> [REQUIRED ACTION]
The required output is a number: how many lines of the data below include the string "Parrot".

> [RECORDS FOR THE TASK]
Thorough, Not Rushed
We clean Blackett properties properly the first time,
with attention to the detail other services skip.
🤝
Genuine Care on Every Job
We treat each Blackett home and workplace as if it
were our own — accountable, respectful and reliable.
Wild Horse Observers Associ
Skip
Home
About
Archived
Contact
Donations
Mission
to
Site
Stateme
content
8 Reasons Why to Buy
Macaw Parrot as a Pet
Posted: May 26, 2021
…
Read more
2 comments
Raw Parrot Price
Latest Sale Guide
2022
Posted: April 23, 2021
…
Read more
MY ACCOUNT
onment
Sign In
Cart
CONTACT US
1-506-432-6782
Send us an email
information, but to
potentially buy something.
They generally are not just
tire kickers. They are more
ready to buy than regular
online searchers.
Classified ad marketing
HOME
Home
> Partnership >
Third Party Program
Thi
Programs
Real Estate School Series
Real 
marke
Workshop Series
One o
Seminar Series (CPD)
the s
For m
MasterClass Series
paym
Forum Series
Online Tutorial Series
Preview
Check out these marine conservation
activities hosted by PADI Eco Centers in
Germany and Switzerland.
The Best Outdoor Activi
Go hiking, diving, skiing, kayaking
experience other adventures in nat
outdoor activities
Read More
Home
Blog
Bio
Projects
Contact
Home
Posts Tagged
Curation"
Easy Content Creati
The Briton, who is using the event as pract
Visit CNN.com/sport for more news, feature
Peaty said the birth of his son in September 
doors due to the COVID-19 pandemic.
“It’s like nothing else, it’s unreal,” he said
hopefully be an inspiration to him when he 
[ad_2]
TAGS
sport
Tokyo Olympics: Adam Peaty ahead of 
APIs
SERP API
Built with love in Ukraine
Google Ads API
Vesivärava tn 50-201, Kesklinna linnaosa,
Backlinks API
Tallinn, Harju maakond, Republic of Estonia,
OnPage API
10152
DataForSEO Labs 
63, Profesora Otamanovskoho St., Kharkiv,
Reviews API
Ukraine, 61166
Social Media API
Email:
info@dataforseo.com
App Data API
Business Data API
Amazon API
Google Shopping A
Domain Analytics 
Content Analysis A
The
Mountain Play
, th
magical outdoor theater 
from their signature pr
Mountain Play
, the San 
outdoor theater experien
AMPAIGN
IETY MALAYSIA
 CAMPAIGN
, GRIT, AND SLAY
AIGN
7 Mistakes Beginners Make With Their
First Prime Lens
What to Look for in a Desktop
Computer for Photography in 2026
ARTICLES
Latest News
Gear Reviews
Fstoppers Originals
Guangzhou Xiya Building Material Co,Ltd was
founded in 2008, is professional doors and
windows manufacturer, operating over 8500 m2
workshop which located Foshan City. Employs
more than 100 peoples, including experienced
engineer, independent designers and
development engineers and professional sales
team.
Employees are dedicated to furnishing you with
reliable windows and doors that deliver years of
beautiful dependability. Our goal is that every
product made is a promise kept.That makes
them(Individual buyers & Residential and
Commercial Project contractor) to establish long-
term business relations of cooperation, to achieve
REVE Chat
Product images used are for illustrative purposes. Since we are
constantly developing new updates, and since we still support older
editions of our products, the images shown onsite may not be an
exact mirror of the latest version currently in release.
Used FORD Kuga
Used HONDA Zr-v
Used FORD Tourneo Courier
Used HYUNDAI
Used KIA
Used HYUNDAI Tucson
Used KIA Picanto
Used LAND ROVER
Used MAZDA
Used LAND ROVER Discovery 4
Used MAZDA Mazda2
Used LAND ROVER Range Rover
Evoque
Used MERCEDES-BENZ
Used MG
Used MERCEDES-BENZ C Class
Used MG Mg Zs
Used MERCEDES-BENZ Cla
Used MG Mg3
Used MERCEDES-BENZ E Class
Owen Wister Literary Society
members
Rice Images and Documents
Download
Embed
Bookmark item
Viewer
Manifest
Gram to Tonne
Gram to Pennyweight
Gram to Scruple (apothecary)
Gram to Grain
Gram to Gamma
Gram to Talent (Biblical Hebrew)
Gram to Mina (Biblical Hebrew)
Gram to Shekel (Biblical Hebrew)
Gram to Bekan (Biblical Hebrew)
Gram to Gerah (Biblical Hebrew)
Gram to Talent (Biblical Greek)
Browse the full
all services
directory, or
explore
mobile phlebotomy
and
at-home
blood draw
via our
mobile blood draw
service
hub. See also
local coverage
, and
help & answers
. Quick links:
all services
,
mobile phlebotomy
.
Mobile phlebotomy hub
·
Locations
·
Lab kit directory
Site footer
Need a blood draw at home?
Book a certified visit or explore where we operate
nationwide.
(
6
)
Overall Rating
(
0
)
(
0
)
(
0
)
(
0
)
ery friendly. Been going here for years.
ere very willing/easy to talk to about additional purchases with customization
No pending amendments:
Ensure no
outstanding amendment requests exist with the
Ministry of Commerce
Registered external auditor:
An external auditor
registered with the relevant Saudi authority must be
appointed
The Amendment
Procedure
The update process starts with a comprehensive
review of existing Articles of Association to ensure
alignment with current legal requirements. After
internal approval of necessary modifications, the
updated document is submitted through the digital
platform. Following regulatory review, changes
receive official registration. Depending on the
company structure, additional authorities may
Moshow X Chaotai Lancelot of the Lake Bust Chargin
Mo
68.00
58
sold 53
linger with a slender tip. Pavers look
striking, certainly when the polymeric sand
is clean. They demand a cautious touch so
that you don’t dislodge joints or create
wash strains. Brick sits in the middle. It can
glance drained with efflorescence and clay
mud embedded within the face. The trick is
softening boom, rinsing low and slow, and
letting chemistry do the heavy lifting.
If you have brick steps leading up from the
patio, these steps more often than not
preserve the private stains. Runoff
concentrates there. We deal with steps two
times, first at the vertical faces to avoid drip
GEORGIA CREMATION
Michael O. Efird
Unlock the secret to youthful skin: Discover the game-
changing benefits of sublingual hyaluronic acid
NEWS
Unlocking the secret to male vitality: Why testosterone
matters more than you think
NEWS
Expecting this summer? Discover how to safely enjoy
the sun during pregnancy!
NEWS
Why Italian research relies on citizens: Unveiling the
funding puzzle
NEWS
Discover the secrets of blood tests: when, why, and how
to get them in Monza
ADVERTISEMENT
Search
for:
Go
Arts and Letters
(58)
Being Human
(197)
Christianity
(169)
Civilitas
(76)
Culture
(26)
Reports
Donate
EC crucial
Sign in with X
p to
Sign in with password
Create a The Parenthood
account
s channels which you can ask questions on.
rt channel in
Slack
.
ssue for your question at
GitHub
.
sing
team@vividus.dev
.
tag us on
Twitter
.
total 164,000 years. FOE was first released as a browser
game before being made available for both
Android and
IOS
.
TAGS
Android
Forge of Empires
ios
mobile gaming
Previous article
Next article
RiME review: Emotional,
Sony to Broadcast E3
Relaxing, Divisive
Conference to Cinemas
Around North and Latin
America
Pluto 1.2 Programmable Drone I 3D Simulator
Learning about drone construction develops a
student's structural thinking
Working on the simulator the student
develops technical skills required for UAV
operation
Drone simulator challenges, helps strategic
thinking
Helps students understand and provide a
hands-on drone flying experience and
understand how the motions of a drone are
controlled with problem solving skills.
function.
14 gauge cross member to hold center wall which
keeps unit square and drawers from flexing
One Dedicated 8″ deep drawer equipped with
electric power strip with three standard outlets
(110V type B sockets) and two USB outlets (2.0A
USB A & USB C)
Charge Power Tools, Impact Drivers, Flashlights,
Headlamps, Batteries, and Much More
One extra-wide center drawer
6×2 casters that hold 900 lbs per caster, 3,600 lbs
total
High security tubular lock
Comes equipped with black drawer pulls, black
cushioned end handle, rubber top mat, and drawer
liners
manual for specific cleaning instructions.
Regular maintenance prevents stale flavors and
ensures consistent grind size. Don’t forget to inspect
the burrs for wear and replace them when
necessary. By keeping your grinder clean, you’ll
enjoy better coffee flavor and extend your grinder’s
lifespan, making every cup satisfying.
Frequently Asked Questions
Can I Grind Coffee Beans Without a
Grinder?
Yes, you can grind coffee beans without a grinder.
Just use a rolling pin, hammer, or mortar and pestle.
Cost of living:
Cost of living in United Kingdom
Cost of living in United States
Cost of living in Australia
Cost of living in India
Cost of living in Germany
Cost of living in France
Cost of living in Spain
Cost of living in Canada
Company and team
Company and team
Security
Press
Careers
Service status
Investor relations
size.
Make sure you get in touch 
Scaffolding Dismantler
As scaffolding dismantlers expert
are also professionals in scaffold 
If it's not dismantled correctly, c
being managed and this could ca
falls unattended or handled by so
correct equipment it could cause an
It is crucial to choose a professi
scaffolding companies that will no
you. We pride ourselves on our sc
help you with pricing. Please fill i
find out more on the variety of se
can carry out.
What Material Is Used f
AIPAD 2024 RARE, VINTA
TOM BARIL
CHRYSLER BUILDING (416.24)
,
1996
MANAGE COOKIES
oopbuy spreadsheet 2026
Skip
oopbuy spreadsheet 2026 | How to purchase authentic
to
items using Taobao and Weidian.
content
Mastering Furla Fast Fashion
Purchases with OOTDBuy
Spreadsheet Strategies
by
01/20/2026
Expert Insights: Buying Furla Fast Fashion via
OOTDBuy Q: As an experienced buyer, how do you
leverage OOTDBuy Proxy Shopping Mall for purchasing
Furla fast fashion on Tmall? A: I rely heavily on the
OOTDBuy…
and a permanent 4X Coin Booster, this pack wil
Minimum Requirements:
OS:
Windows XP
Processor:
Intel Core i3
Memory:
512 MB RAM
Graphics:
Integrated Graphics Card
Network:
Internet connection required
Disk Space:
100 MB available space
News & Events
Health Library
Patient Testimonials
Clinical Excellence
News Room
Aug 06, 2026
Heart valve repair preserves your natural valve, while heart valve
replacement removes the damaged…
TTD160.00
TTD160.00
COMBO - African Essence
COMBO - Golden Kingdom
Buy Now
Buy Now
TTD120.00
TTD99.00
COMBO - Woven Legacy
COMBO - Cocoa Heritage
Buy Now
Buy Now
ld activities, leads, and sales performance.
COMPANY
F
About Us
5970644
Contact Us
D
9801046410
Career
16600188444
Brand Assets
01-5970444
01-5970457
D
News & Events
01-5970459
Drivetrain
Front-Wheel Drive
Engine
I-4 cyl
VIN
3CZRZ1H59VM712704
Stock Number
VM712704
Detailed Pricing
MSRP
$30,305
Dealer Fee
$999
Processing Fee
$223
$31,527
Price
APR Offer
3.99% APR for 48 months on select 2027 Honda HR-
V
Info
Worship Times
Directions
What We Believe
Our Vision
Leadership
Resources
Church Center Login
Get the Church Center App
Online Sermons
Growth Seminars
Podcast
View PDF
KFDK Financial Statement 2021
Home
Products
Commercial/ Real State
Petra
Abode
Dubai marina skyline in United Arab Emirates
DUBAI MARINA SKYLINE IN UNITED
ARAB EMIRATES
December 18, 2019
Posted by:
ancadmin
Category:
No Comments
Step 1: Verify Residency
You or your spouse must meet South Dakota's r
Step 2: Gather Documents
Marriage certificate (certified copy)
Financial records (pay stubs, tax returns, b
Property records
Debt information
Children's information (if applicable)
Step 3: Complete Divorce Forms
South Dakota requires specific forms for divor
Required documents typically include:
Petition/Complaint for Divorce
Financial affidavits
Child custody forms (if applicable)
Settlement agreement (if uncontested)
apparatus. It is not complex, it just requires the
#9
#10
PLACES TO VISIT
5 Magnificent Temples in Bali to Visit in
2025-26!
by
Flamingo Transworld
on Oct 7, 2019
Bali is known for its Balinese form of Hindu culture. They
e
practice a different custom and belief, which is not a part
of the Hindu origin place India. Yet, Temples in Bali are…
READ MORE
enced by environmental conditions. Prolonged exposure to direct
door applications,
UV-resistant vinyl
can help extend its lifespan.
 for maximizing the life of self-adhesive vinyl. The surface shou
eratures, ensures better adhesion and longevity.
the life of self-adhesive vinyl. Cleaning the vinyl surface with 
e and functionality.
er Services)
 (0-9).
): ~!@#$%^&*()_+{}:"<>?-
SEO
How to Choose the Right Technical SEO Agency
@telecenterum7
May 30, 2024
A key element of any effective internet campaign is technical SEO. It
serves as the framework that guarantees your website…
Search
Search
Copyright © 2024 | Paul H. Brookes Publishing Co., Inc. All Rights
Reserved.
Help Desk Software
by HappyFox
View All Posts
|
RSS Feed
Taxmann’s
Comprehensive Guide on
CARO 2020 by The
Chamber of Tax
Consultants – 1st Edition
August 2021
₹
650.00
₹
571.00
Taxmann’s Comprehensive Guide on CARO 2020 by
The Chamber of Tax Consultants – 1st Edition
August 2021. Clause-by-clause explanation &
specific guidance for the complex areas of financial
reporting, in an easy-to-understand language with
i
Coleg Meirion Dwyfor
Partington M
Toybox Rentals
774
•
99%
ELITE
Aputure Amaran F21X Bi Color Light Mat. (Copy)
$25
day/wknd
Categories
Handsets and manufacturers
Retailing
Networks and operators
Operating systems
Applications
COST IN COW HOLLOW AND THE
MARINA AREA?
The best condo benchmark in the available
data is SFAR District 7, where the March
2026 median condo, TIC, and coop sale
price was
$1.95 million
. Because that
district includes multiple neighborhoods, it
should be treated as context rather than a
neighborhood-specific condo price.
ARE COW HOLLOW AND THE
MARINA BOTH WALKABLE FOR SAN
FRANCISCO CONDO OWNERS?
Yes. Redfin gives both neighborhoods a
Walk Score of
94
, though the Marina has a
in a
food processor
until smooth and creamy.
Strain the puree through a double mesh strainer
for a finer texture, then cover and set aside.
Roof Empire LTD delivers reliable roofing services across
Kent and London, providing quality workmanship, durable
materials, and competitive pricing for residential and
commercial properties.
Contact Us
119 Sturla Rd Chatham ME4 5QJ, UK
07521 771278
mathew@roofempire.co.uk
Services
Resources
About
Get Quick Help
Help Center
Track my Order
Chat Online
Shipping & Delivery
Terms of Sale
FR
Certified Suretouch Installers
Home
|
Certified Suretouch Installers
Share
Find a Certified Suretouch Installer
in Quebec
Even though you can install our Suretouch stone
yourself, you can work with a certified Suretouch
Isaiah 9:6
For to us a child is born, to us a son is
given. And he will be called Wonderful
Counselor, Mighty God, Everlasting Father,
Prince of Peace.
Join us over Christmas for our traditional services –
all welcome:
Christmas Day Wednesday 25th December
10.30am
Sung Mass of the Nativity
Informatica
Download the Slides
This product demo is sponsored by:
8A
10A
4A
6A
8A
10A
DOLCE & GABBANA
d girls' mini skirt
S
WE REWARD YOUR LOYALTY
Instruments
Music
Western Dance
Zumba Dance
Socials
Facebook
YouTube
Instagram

> [SOLUTION TO THE EXERCISE]
2